Deep Learning and Transfer Learning for Brain Tumor Detection and Classification
bioRxiv – April 10, 2023
Source: medRxiv/bioRxiv/arXiv
Summary
Deep learning models can significantly enhance brain tumor detection using MRI scans. By employing advanced neural networks, particularly through a novel transfer learning technique inspired by animal camouflage detection, researchers improved classification accuracy. The models not only identified tumors but also considered surrounding tissue changes, mimicking expert radiologists' assessments.
Abstract
Convolutional neural networks (CNNs) are powerful tools that can be trained on image classification tasks and share many structural and functional similarities with biological visual systems and mechanisms of learning. In addition to serving as a model of biological systems, CNNs possess the convenient feature of transfer learning where a network trained on one task may be repurposed for training on another, potentially unrelated, task. In this retrospective study of public domain MRI data, we investigate the ability of neural network models to be trained on brain cancer imaging data while introducing a unique camouflage animal detection transfer learning step as a means of enhancing the network’s tumor detection ability. Training on glioma and normal brain MRI data, post-contrast T1-weighted and T2-weighted, we demonstrate the potential success of this training strategy for improving neural network classification accuracy.
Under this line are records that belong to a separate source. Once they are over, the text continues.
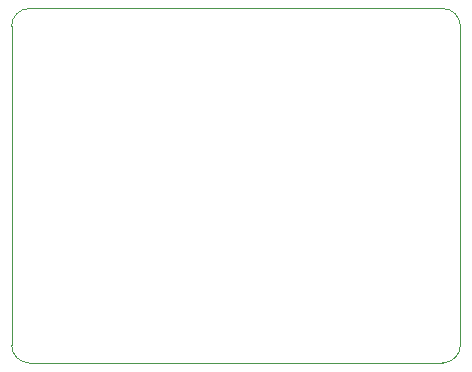
<source format=gm1>
%TF.GenerationSoftware,KiCad,Pcbnew,(7.0.0-0)*%
%TF.CreationDate,2023-03-07T12:57:00-05:00*%
%TF.ProjectId,Spatial Sense Module,53706174-6961-46c2-9053-656e7365204d,rev?*%
%TF.SameCoordinates,Original*%
%TF.FileFunction,Profile,NP*%
%FSLAX46Y46*%
G04 Gerber Fmt 4.6, Leading zero omitted, Abs format (unit mm)*
G04 Created by KiCad (PCBNEW (7.0.0-0)) date 2023-03-07 12:57:00*
%MOMM*%
%LPD*%
G01*
G04 APERTURE LIST*
%TA.AperFunction,Profile*%
%ADD10C,0.050000*%
%TD*%
G04 APERTURE END LIST*
D10*
X178500000Y-122500000D02*
X213500000Y-122500000D01*
X178500000Y-122500000D02*
G75*
G03*
X177000000Y-124000000I0J-1500000D01*
G01*
X213500000Y-152500000D02*
X178500000Y-152500000D01*
X215000000Y-124000000D02*
X215000000Y-151000000D01*
X215000000Y-124000000D02*
G75*
G03*
X213500000Y-122500000I-1500000J0D01*
G01*
X177000000Y-151000000D02*
X177000000Y-124000000D01*
X177000000Y-151000000D02*
G75*
G03*
X178500000Y-152500000I1500000J0D01*
G01*
X213500000Y-152500000D02*
G75*
G03*
X215000000Y-151000000I0J1500000D01*
G01*
M02*

</source>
Qualitative metrics such as feature space and DeepDreamImage analysis of the internal states of trained models were also employed, which show improved generalization ability by the models following camouflage animal transfer learning. Image sensitivity functions further this investigation by allowing us to visualize the most salient image regions from a network’s perspective while learning. Such methods demonstrate that the networks not only ‘look’ at the tumor itself when deciding, but also at the impact on the surrounding tissue in terms of compressions and midline shifts. These results suggest an approach to brain tumor MRIs that is comparatively similar to that of trained radiologists while also exhibiting a high sensitivity to subtle structural changes resulting from the presence of a tumor. These findings present an opportunity for further research and potential use in a clinical setting.